Few CIOs would have imagined how radically their infrastructures would change over the last 10 years — and the speed of change is only accelerating. To keep up, IT must be able to rapidly design and deliver application architectures that not only meet the business needs of the company but also meet data recovery and compliance mandates. It’s a tall order, because as technologies, business needs, and applications change, so must the environments where they are deployed.
Moving applications between data center, edge, and cloud environments is no simple task. Code dependencies tether applications to specific environments, and moving to another requires refactoring and rearchitecting, which can take weeks or months. It’s no understatement that CIOs need the capability to move workloads from one environment to another easily and without refactoring.
Containers were developed to address this need. They place the workload in a virtual box that contains the entire stack required to run it, and it’s portable from one environment to another. But not all applications will be ported to a container. Some already work well in their current environment, so there’s simply no need to make them portable.
Unfortunately, this mix of containers and virtual machines (VMs) creates management complexity, as IT typically uses different platforms to manage them. This causes IT to lose visibility into the interactions and dependencies between VMs and containers. Additionally, containers need application-level data services, which becomes increasingly difficult containers because are not static. Finally, within a distributed hybrid cloud model, efficient container and VM management demands a specialized platform: one that can automate and orchestrate processes while ensuring compliance and data sovereignty.

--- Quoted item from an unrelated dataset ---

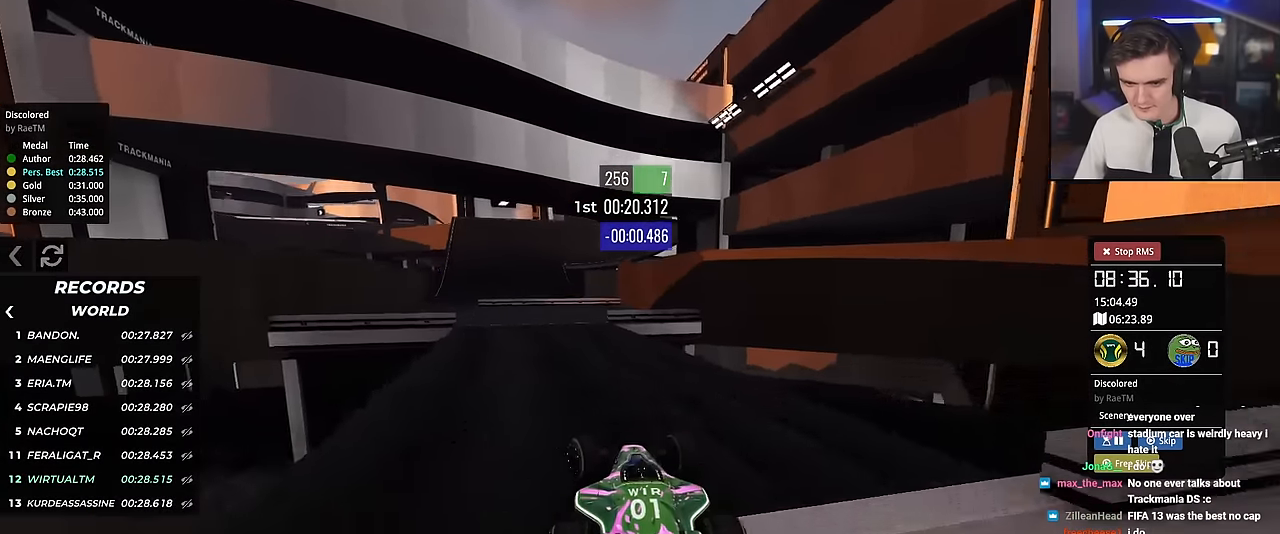
{"keys": ["up"], "events": [[401, "left", "up"]]}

The open-source Kubernetes platform automates container deployment, scaling, and management, but it’s a complex environment. In too many cases, its deployment has created even more complexity in managing persistent data between VMs and containerized applications. Typically, IT must create two separate environments.
Ultimately, IT needs a Kubernetes platform that can span both hybrid and multicloud environments, supporting a microservices architecture that provides the necessary flexibility, agility, and compliance to manage containers and VMs. The Nutanix Kubernetes® Platform does exactly this, enabling admins to manage VMs and containers in a unified platform.

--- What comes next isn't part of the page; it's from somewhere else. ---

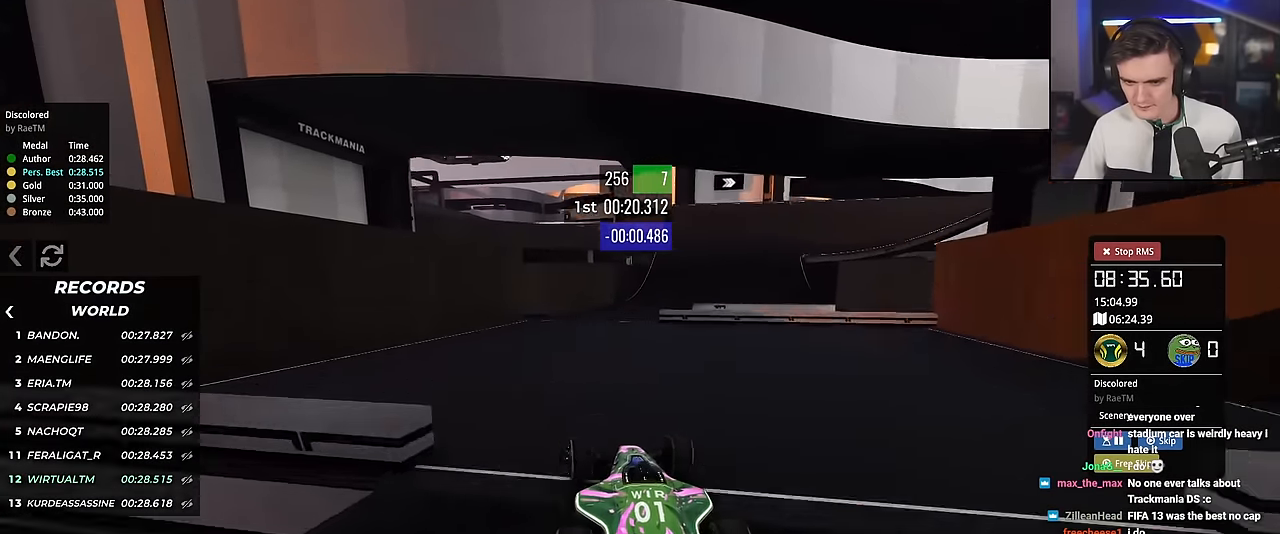
{"keys": ["up"], "events": [[50, "right", "down"], [133, "right", "up"], [234, "right", "down"], [467, "right", "up"]]}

With Nutanix, IT can deploy production-ready, multimaster Kubernetes clusters in just a few clicks. Admins can house containers and VMs anywhere within their environment — in the cloud, bare metal, or third-party virtualization platforms — and the platform provides comprehensive platform services, including observability, cost management, fleet management, GitOps, and integration with open-source developer tools. Additionally, the platform provides persistent storage for block and file, object storage, and databases. Meanwhile, data services enable snapshots, replication, and disaster recovery for containers and VMs across all environments.
As a result, IT can ensure true application portability across a distributed infrastructure landscape and consistent operations for platform engineering teams. With a single, unified platform, IT teams can manage both VMs and containers, increase flexibility, eliminate the need to retrain staff on another platform, and easily modernize their apps.